Réforme du Travail : les routiers « effarés » après leur réunion avec la ministre des transports.
Le 29 septembre 2017
Elisabeth Borne a reçu l’ensemble des syndicats et organisations patronales du secteur routier. Une réunion destinée à apaiser quant à la réforme du droit du travail. C’est sans doute l’inverse qui s’

Suite aux mouvements et appels de grève lancés par les syndicats des transports et contestant la réforme du code du travail, Elisabeth Borne, Ministre des Transports, a organisé une réunion avec l’ensemble du tour de table. Cette réunion « n’a malheureusement pas apporté de solutions immédiates aux craintes suscitées par l’application des ordonnances » de voir la rémunération des chauffeurs diminuée a estimé la CFDT Route. Au contraire même.

« Discussions tendues » et sale ambiance.

En dépit de toute la détermination du Ministre, les échanges ont été peu amènes. Les syndicats « n’ont rien obtenu de concret », et, après 5 heures de négociation, manifestement « très énervée », la CFDT, principal leader des dernières grèves, a claqué la porte en évoquant « des discussions très tendues avec un patronat qui ne veut lâcher absolument rien ».

Ordonnances de réforme du Code du Travail : les salaires des chauffeurs pourraient baisser.

Ils ne s’y attendaient pas. Les syndicats, CFDT, CGT, FO, CFTC et CFE-CGC, ont découvert « avec stupeur que les ordonnances venaient impacter les frais de route », c’est-à-dire les indemnités de repas, frais de découcher, …

Un véritable « coup de tonnerre » dans une profession où ces indemnités peuvent représenter jusqu’à « 1.000 euros par mois sur la fiche de paie pour un conducteur de zone longue » selon Jérôme Vérité représentant la CGT (FO évoquant plutôt un chiffre entre « 600 et 1.200 euros par mois selon les types de mission ».).

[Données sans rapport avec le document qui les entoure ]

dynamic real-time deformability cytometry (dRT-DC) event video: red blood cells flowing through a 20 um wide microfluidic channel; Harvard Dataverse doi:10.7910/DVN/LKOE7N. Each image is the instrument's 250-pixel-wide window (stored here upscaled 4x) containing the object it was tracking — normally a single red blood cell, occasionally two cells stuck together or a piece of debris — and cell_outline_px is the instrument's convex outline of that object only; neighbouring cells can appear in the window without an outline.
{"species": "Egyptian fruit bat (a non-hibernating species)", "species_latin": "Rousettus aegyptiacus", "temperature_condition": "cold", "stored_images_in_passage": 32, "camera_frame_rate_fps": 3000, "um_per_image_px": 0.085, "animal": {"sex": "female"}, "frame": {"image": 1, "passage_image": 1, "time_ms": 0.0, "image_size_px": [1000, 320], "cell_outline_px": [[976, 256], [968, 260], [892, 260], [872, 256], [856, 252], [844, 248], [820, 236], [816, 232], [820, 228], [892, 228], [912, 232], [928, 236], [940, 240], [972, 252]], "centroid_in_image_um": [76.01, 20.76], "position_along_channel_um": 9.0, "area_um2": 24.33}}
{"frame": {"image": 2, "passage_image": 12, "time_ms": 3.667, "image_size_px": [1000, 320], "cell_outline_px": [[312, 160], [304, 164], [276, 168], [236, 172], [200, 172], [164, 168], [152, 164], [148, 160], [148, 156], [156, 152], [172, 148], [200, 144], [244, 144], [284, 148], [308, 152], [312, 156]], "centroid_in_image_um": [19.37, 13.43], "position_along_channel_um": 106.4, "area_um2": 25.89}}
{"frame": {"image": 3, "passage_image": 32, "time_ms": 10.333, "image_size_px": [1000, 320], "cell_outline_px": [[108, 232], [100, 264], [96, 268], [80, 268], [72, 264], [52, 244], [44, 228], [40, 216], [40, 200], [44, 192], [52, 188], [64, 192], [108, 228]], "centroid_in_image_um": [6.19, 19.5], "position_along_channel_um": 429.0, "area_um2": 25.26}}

« Le patronat ne veut rien lâcher ».

En effet, les ordonnances permettent la remise en cause de « toutes les primes » jusqu’aujourd’hui garanties par les conventions collectives par le biais d’accord d’entreprises. Ce qui signifie que les frais de route, les primes d’ancienneté, de vacances, les treizième mois…

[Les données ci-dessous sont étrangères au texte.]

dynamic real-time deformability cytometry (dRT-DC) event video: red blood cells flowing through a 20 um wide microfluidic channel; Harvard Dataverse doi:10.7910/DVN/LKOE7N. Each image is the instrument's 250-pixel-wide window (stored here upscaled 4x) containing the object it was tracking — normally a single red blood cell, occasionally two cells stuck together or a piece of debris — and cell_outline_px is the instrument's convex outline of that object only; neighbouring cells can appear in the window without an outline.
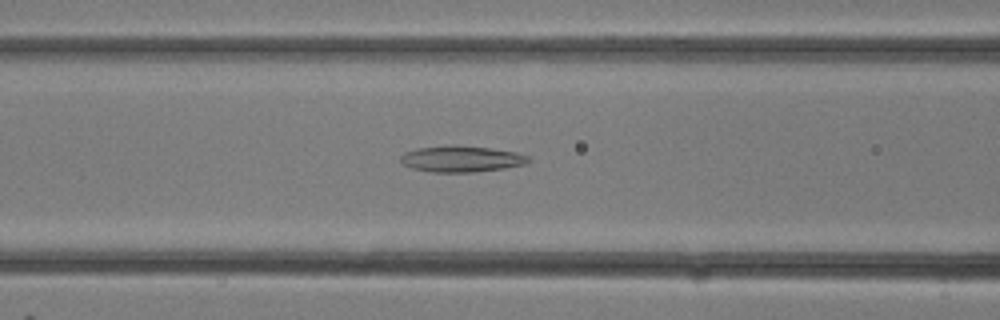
{"species": "common noctule bat (a hibernating species)", "species_latin": "Nyctalus noctula", "temperature_condition": "room temperature", "stored_images_in_passage": 27, "camera_frame_rate_fps": 3000, "um_per_image_px": 0.085, "animal": {"sex": "female"}, "frame": {"image": 1, "passage_image": 9, "time_ms": 2.667, "image_size_px": [1000, 320], "cell_outline_px": [[532, 160], [528, 164], [504, 168], [472, 172], [432, 172], [412, 168], [404, 164], [400, 160], [400, 156], [404, 152], [420, 148], [492, 148], [516, 152], [528, 156]], "centroid_in_image_um": [39.29, 13.55], "position_along_channel_um": 127.3, "area_um2": 18.61}}
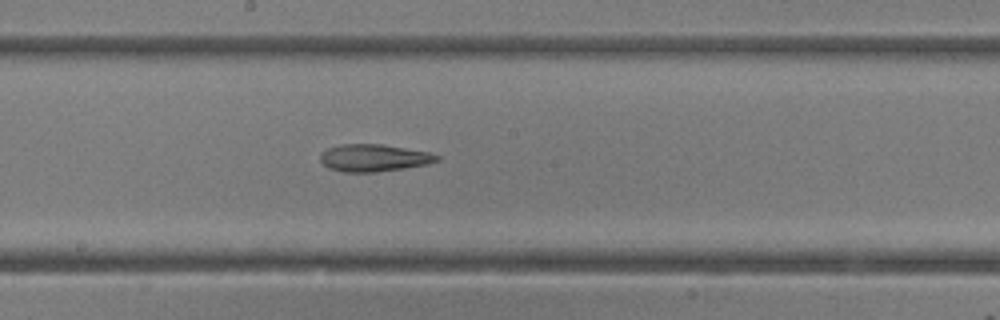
{"frame": {"image": 2, "passage_image": 13, "time_ms": 4.0, "image_size_px": [1000, 320], "cell_outline_px": [[440, 160], [428, 164], [404, 168], [376, 172], [344, 172], [328, 168], [320, 160], [320, 152], [328, 148], [340, 144], [384, 144], [428, 152], [440, 156]], "centroid_in_image_um": [31.77, 13.41], "position_along_channel_um": 216.4, "area_um2": 18.61}}
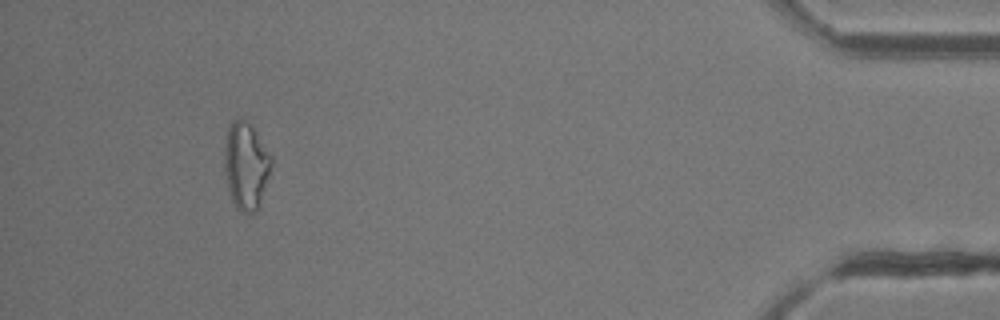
{"frame": {"image": 3, "passage_image": 25, "time_ms": 8.0, "image_size_px": [1000, 320], "cell_outline_px": [[272, 164], [260, 204], [252, 216], [248, 216], [240, 212], [236, 208], [232, 200], [228, 188], [224, 168], [224, 148], [228, 128], [232, 120], [240, 116], [252, 124], [272, 156]], "centroid_in_image_um": [20.91, 14.08], "position_along_channel_um": 414.3, "area_um2": 24.39}}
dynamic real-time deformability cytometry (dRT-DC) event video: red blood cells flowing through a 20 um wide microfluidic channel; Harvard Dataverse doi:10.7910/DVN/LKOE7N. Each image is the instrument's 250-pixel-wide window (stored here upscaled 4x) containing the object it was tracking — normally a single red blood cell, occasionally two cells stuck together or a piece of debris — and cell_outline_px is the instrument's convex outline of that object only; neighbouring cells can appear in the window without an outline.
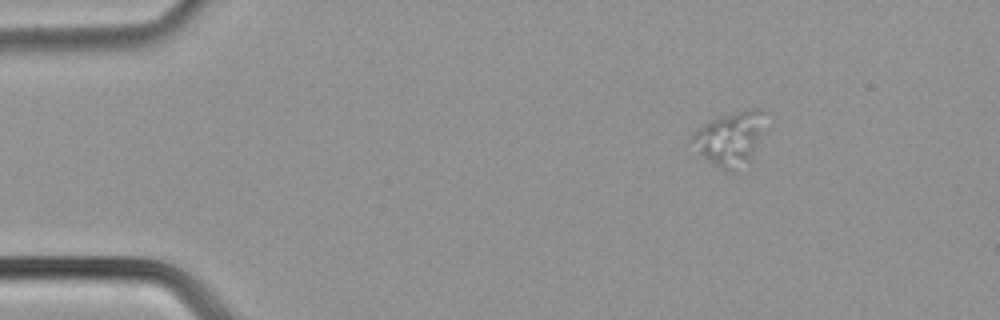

Les syndicats ont dès lors demandé une sanctuarisation de certaines de leurs primes, véritables compléments de rémunération, rappelant notamment la pénibilité de leur métier et leurs difficultés actuelles à recruter ou susciter des vocations. Ce que refuse absolument le patronat, qui « ne veut rien lâcher » selon Patrice Clos de FO.

Un appel à la poursuite du dialogue « dans un esprit constructif ».

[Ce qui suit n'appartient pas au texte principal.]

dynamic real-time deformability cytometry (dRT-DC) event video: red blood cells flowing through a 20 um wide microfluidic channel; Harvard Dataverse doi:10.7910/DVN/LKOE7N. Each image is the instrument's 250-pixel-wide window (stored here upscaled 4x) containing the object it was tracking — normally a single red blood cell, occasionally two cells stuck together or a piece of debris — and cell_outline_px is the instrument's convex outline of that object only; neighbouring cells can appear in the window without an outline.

A l’issue de la réunion, le ministre a « pris acte » dans son communiqué que « de nouveaux sujets sont apparus lors de la discussion », ajoutant que « ces sujets vont être expertisés, et le dialogue doit se poursuivre dans un esprit constructif et responsable », en particulier « les frais de déplacement spécifiques aux chauffeurs routiers ».

Elisabeth Borne a également « proposé par ailleurs que tous les accords d’entreprise sur les rémunérations dans le transport routier fassent l’objet d’un suivi par les observatoires de la négociation, prévus par les ordonnances, en lien avec les instances nationales de branche ».

Une détermination et un appel salués par les syndicats, même si FO « n’appelle pas à lever la grève en cours » indique Patrice Clos, espérant d’ailleurs « en remettre un grand coup dès la semaine prochaine ». Pour leurs parts, la CGT va « faire le tour des troupes » tandis que les CFDT et la CFTC n’ont pour l’heure pas souhaité prendre position.